А Моня, все еще смеясь, добавил:
— У меня есть еще предвидение: через девять месяцев от фестиваля нам достанется и кое-что другое.
И действительно, через девять месяцев в московских родильных домах вдруг стали появляться черненькие новорожденные. Смущенные и растерянные матери охотно отдавали их на воспитание в детские дома.
Тогда Моня сказал:
— Видишь, Алешка, шел бы фестиваль подольше, Москва сильно почернела бы.
* * *
Закрытие фестиваля было очень пышным, на нем впервые исполнили песню «Подмосковные вечера», вся страна любовалась на красивый молодежный праздник.
Но очень скоро Москва вернулась в русло суровой действительности, прилавки магазинов сразу опустели, на рынки вернулись непрописанные торговцы кавказской и азиатской наружности, улицы обрели свой прежний серый вид, в общественных туалетах опять воцарились вонь и грязь. Люди опять часами стояли в длинных очередях, которые уже больше никто не разгонял.
Многие роптали: «Что ж это, как иностранцам, чтоб с показухой, так все было. А как русским людям — так ничего нет, опять страдай!»

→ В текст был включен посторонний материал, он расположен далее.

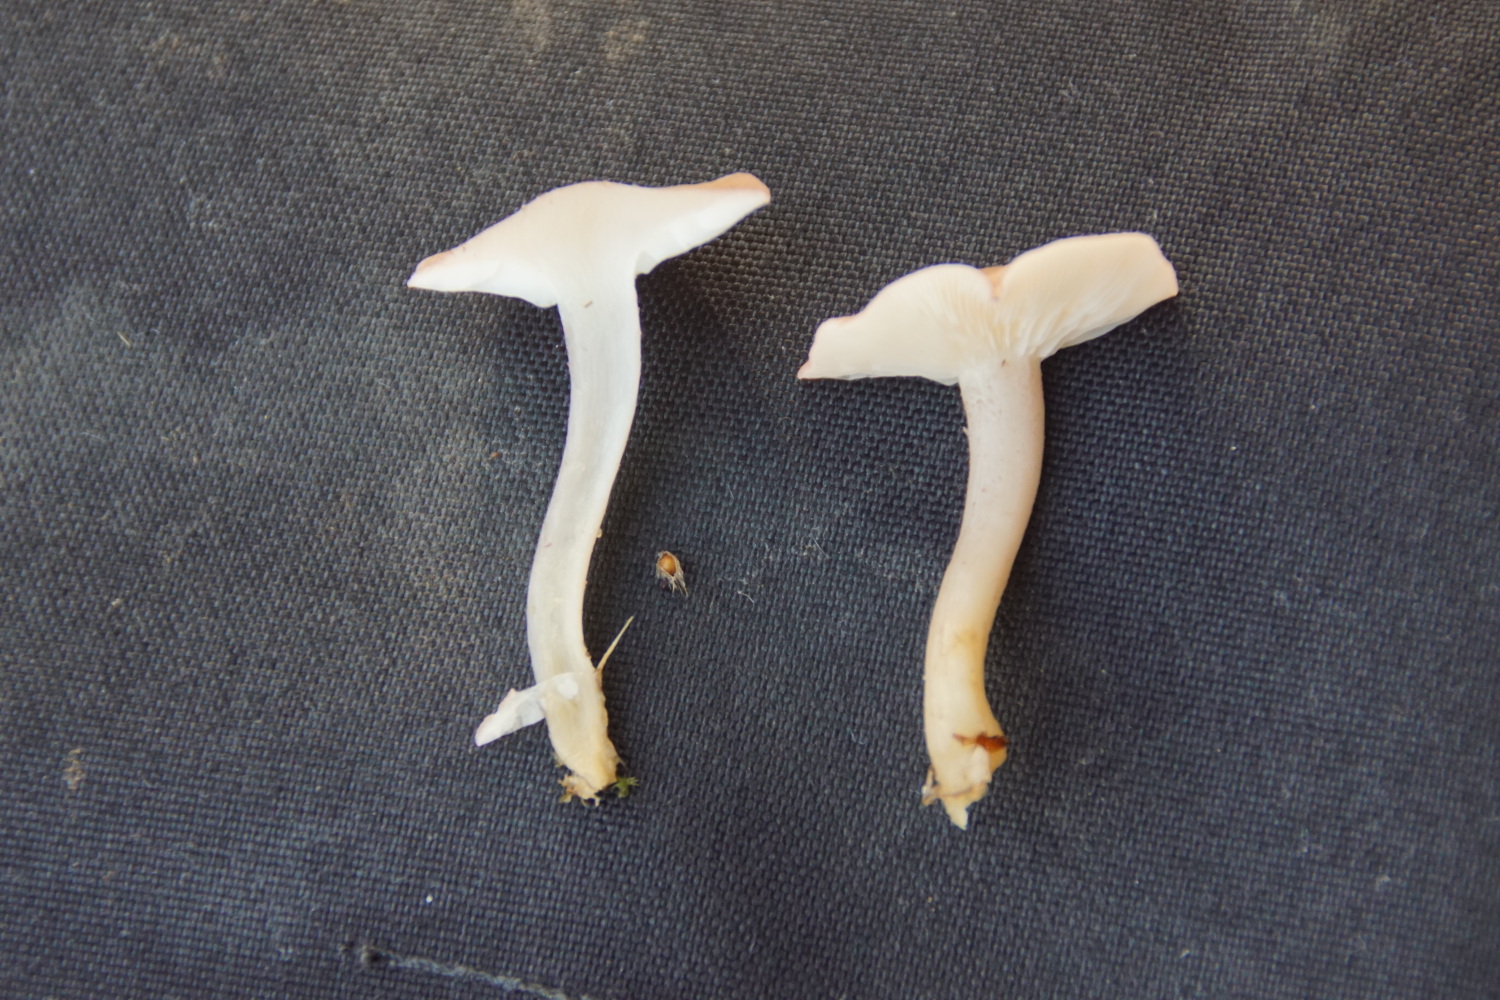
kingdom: Fungi
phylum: Basidiomycota
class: Agaricomycetes
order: Agaricales
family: Lyophyllaceae
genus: Calocybe
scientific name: Calocybe carnea
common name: rosa fagerhat
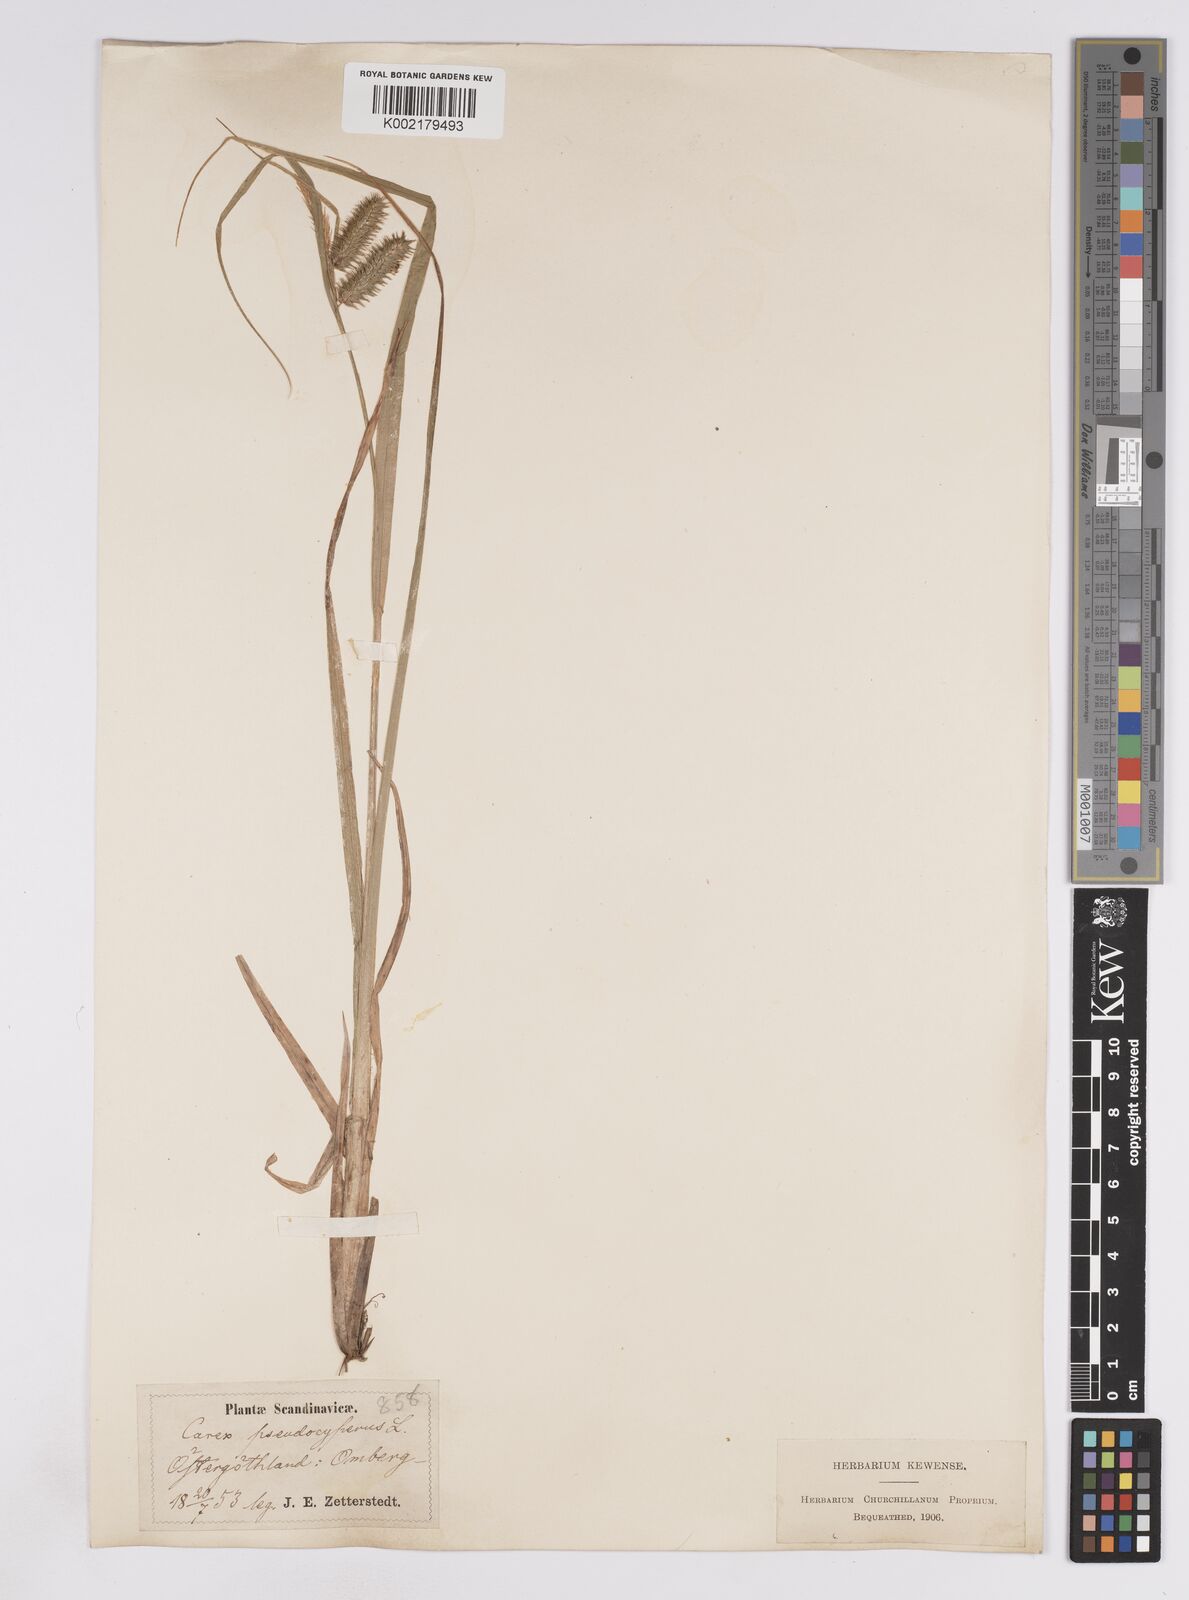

Надежды на улучшение жизни становилось все меньше. «Голос Америки» сообщал, что Россия увеличила закупки зерна в Америке до тринадцати миллионов тонн в год, заплатив золотом из неприкосновенных государственных фондов. Правительство Хрущева вынужденно было сделало это, чтобы предотвратить грядущий голод. Хотя в России об этом не и писали, но люди передавали из уст в уста: «Дохозяйствовались! Раньше-то царская Россия хлеб по всему миру продавала, а теперь Советская Россия закупает зерно за золото, к Америке на поклон ходит», «Вот, Хрущев ругал Сталина, доклад про него делал. А при Сталине-то продуктов в магазинах больше было, да он, как-никак, хозяин был».